Given that the EU accounts for around 40% of UK exports of goods and services, the cost of Brexit disruption is expected to be meaningful over the next few years. The estimates we have seen – based on standard WTO tariffs, an allowance for disruption costs, a limited (say 5%+) decline in exports, lower investment and stable consumption – suggest UK GDP could be 2%-3% lower over the next two years than would otherwise have been the case – i.e. flat from this point.

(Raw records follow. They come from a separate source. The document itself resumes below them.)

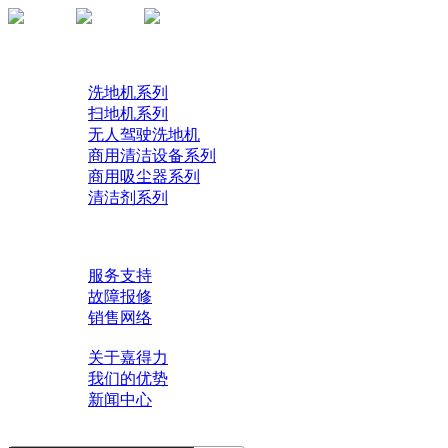
首页
产品
洗地机系列
扫地机系列
无人驾驶洗地机
商用清洁设备系列
商用吸尘器系列
清洁剂系列
解决方案
了解技术
服务中心
服务支持
故障报修
销售网络
关于我们
关于嘉得力
我们的优势
新闻中心
联系我们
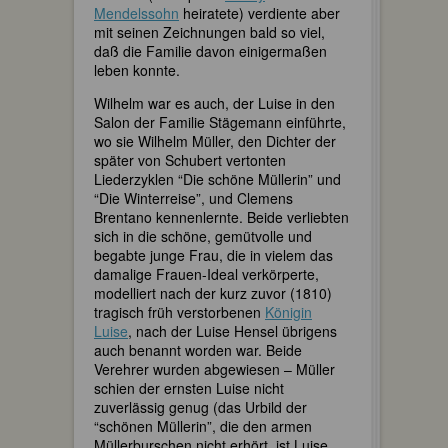
Mendelssohn
heiratete) verdiente aber
mit seinen Zeichnungen bald so viel,
daß die Familie davon einigermaßen
leben konnte.
Wilhelm war es auch, der Luise in den
Salon der Familie Stägemann einführte,
wo sie Wilhelm Müller, den Dichter der
später von Schubert vertonten
Liederzyklen “Die schöne Müllerin” und
“Die Winterreise”, und Clemens
Brentano kennenlernte. Beide verliebten
sich in die schöne, gemütvolle und
begabte junge Frau, die in vielem das
damalige Frauen-Ideal verkörperte,
modelliert nach der kurz zuvor (1810)
tragisch früh verstorbenen
Königin
Luise
, nach der Luise Hensel übrigens
auch benannt worden war. Beide
Verehrer wurden abgewiesen – Müller
schien der ernsten Luise nicht
zuverlässig genug (das Urbild der
“schönen Müllerin”, die den armen
Müllerburschen nicht erhört, ist Luise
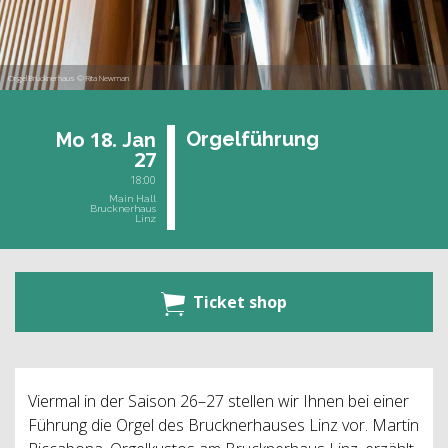
Orgel Brucknerhaus © Rita Newman
18.
Or­gel­füh­rung
Mo
Jan
27
18:00
Main Hall
Brucknerhaus
Linz
Ticket shop
Viermal in der Saison 26–27 stellen wir Ihnen bei einer
Führung die Orgel des Brucknerhauses Linz vor. Martin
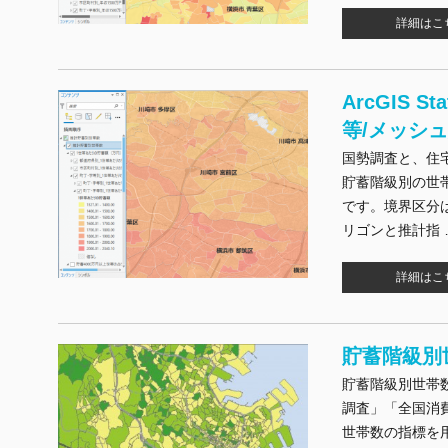
詳細はこ
ArcGIS 
等/メッシ
国勢調査と、住
貯蓄階級別の世
です。境界区分
リゴンと推計指
詳細はこ
貯蓄階級別
貯蓄階級別世帯
調査」「全国消
世帯数の指標を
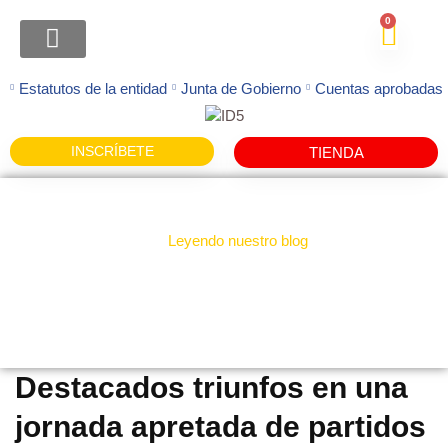
0
ATENCION FAMILIAS
Estatutos de la entidad
Junta de Gobierno
Cuentas aprobadas
INSCRÍBETE
TIENDA
Leyendo nuestro blog
Noticias
Destacados triunfos en una
jornada apretada de partidos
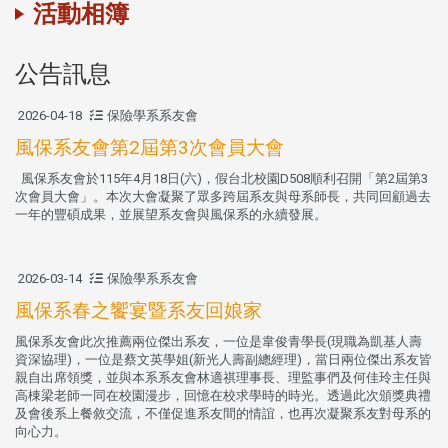
活動相簿
公告訊息
2026-04-18
保險學系系友會
風保系友會第2屆第3次會員大會
風保系友會於115年4月18日(六)，假台北校園D508順利召開「第2屆第3
次會員大會」。本次大會凝聚了眾多跨屆系友與母系師長，共同回顧過去
一年的豐碩成果，並展望系友會與風保系的永續發展。
2026-03-14
保險學系系友會
風保系春之饗宴暨系友回娘家
風保系友會此次推薦兩位傑出系友，一位是韋俊青學長(現職為凱基人壽
資深協理)，一位是蔡文英學姐(新光人壽副總經理)，當日兩位傑出系友皆
親自出席領獎，並與本系系友會林適祺理事長、理監事們及何佳玲主任與
高棟梁老師一同在校園漫步，回憶在校求學時的時光。透過此次頒獎典禮
及會後系上餐敘交流，不僅促進系友間的情誼，也再次凝聚系友對母系的
向心力。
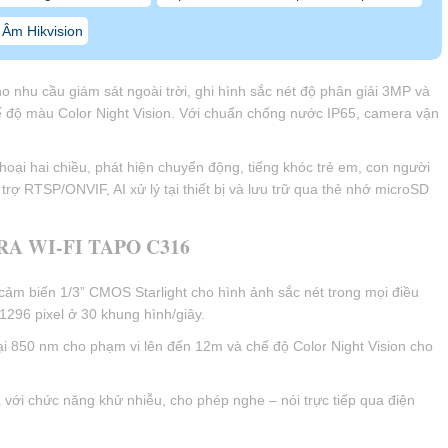
Âm Hikvision
o nhu cầu giám sát ngoài trời, ghi hình sắc nét độ phân giải 3MP và
 độ màu Color Night Vision. Với chuẩn chống nước IP65, camera vận
oại hai chiều, phát hiện chuyển động, tiếng khóc trẻ em, con người
 trợ RTSP/ONVIF, AI xử lý tại thiết bị và lưu trữ qua thẻ nhớ microSD
A WI-FI TAPO C316
cảm biến 1/3” CMOS Starlight cho hình ảnh sắc nét trong mọi điều
1296 pixel ở 30 khung hình/giây.
i 850 nm cho phạm vi lên đến 12m và chế độ Color Night Vision cho
 với chức năng khử nhiễu, cho phép nghe – nói trực tiếp qua điện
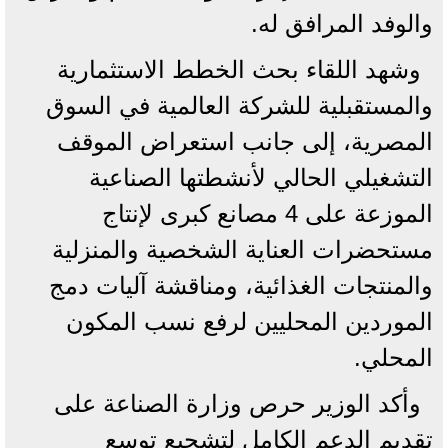
والوفد المرافق له.
وشهد اللقاء بحث الخطط الاستثمارية
والمستقبلية للشركة العالمية في السوق
المصرية، إلى جانب استعراض الموقف
التشغيلي الحالي لأنشطتها الصناعية
الموزعة على 4 مصانع كبرى لإنتاج
مستحضرات العناية الشخصية والمنزلية
والمنتجات الغذائية، ومناقشة آليات دمج
الموردين المحليين لرفع نسب المكون
المحلي.
وأكد الوزير حرص وزارة الصناعة على
تقديم الدعم الكامل لتشجيع توسع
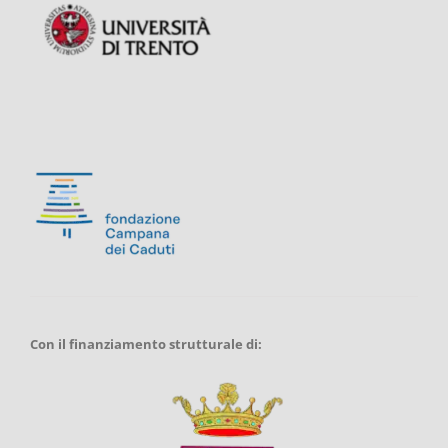
Con il finanziamento strutturale di:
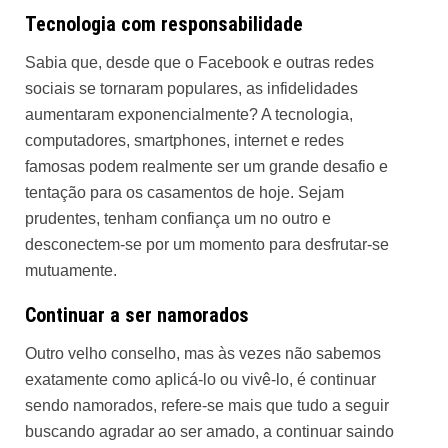
Tecnologia com responsabilidade
Sabia que, desde que o Facebook e outras redes
sociais se tornaram populares, as infidelidades
aumentaram exponencialmente? A tecnologia,
computadores, smartphones, internet e redes
famosas podem realmente ser um grande desafio e
tentação para os casamentos de hoje. Sejam
prudentes, tenham confiança um no outro e
desconectem-se por um momento para desfrutar-se
mutuamente.
Continuar a ser namorados
Outro velho conselho, mas às vezes não sabemos
exatamente como aplicá-lo ou vivê-lo, é continuar
sendo namorados, refere-se mais que tudo a seguir
buscando agradar ao ser amado, a continuar saindo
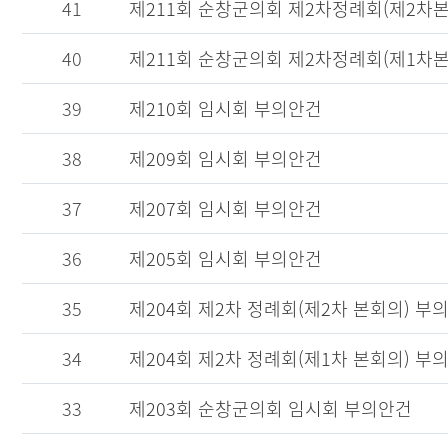
41
제211회 순창군의회 제2차정례회(제2차
40
제211회 순창군의회 제2차정례회(제1차
39
제210회 임시회 부의안건
38
제209회 임시회 부의안건
37
제207회 임시회 부의안건
36
제205회 임시회 부의안건
35
제204회 제2차 정례회(제2차 본회의) 부
34
제204회 제2차 정례회(제1차 본회의) 부
33
제203회 순창군의회 임시회 부의안건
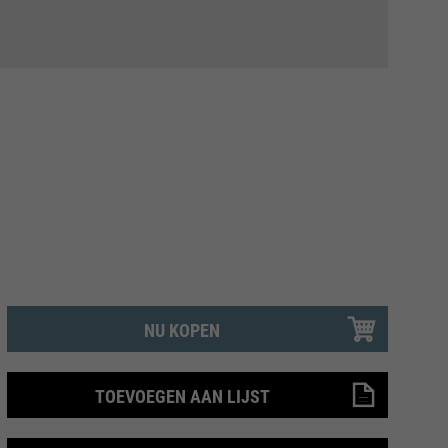
NU KOPEN
TOEVOEGEN AAN LIJST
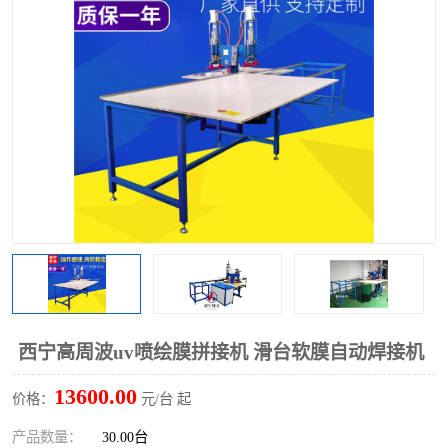
泡壳包装封口机
海绵产品成型机
其他超声波系列
西宁高周波uv喷绘膜拼接机 滑台软膜自动焊接机
13600.00
价格：
元/台 起
产品数量：
30.00台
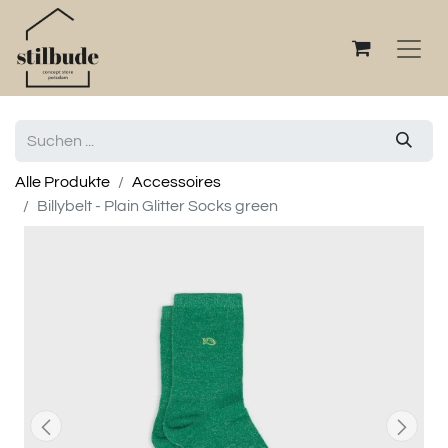
Alle Produkte
Accessoires
Billybelt - Plain Glitter Socks green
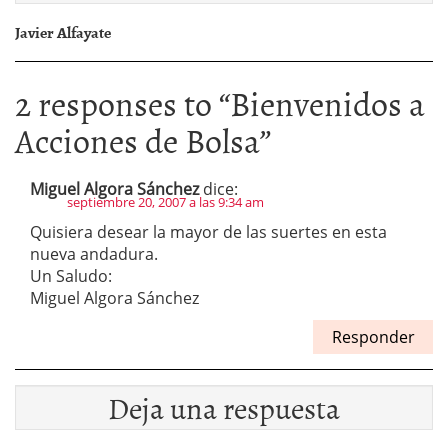
Javier Alfayate
2 responses to “
Bienvenidos a
Acciones de Bolsa
”
Miguel Algora Sánchez
dice:
septiembre 20, 2007 a las 9:34 am
Quisiera desear la mayor de las suertes en esta
nueva andadura.
Un Saludo:
Miguel Algora Sánchez
Responder
Deja una respuesta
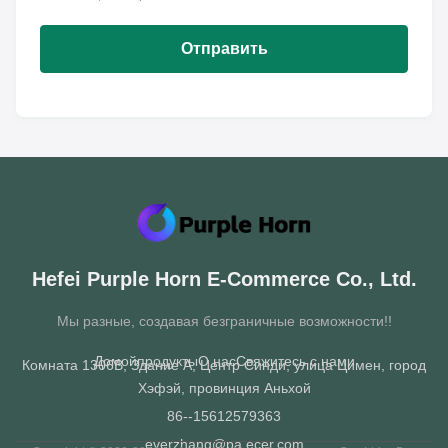
Отправить
Hefei Purple Horn E-Commerce Co., Ltd.
Мы разные, создавая безграничные возможности!!
Домой
продукты
О нас
Свяжитесь с нами
Комната 1306B, Здание A, Центр Синди, улица Цимен, город
Хэфэй, провинция Аньхой
86--15612579363
everzhang@pa.ecer.com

The government is, of course, likely to ease the pain by keeping tariffs very low on essential imports and cutting taxes to fund spending. This fiscal stimulus could well exceed the £27bn ‘Brexit Reserve’, which the previous Chancellor had set aside, and be worth 2% of GDP or roughly half the 2009 financial crisis package. It is much harder to judge the longer-term impact as this will depend on the terms of new trade agreements with the EU and other areas.
Against this backdrop, positioning portfolios for Brexit has not been easy, especially given the growing Parliamentary opposition to the Prime Minister’s ‘no deal’ departure and the likelihood of an autumn election. Another complicating factor is that the UK has a very ‘open’ economy – more so than the US – with a high proportion of GDP dependent on global trade.
For risk assets such as equities, this has shaped our preference for multinationals that should be more robust in a ‘no deal’ scenario. Our broad sector exposure avoids companies we see as facing structural challenges and is focused on those generating strong free cash flow. It includes well-established household names as well as new growth opportunities.
Fixed interest is particularly challenging because UK government bonds tend to move with global markets, rather than just react to Brexit news. There is also the risk that UK yields rise unexpectedly if the debt position deteriorates materially. Index-linked gilts provide protection against extreme inflation while gold offers insurance against geopolitical risk. Sterling is probably the greatest challenge in part because it is a liquid market. Our positioning is already biased away from sterling but we are conscious that speculators have pushed the currency towards the lower end of its valuation range and a ‘less bad’ Brexit outcome could see a reversal as positions are closed out.